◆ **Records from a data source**
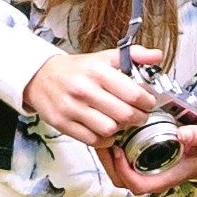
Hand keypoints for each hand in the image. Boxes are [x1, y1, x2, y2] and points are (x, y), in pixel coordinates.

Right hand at [21, 50, 163, 152]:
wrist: (40, 77)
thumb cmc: (76, 70)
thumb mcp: (103, 57)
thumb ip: (132, 56)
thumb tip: (156, 56)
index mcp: (97, 71)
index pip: (133, 93)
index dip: (147, 102)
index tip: (148, 103)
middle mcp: (84, 89)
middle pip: (124, 114)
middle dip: (138, 118)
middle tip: (139, 115)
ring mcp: (72, 108)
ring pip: (110, 130)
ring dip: (120, 129)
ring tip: (120, 121)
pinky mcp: (63, 124)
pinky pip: (93, 140)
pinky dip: (104, 139)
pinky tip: (105, 129)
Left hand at [99, 117, 196, 195]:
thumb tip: (182, 134)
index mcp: (165, 178)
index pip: (136, 184)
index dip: (122, 170)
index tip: (118, 149)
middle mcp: (154, 178)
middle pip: (121, 181)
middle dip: (108, 162)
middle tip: (102, 139)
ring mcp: (148, 172)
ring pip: (118, 174)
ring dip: (108, 157)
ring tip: (104, 135)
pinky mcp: (144, 164)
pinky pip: (123, 165)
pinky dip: (114, 153)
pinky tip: (114, 135)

◆ **TASK GOAL**
Please retype the data exactly as it appears, but without any of its pictures.

◆ **RESPONSE BELOW**
Hand keypoints for each hand in the image. Boxes are [x1, y1, x2, y2] and points are (x, y), in pixel coordinates.

Right hand at [21, 50, 163, 152]:
wrist: (40, 77)
thumb cmc: (76, 70)
thumb mcp: (103, 57)
thumb ip: (132, 56)
thumb tip: (156, 56)
index mcp: (97, 71)
index pip: (133, 93)
index dip: (147, 102)
index tip: (148, 103)
middle mcp: (84, 89)
middle pip: (124, 114)
middle dip: (138, 118)
middle tip: (139, 115)
ring mcp: (72, 108)
ring pip: (110, 130)
ring dip: (120, 129)
ring tip: (120, 121)
pinky mcp: (63, 124)
pinky pip: (93, 140)
pinky dip: (104, 139)
pinky tip: (105, 129)
Left hand at [99, 117, 196, 195]:
thumb tip: (182, 134)
index mcp: (165, 178)
index pip: (136, 184)
index dip: (122, 170)
index tip: (118, 149)
middle mcp: (154, 178)
middle pip: (121, 181)
middle dip: (108, 162)
middle tip: (102, 139)
ring mcp: (148, 172)
ring pip: (118, 174)
ring dip: (108, 157)
ring tip: (104, 135)
pinky mcp: (144, 164)
pinky pip: (123, 165)
pinky dip: (114, 153)
pinky tip: (114, 135)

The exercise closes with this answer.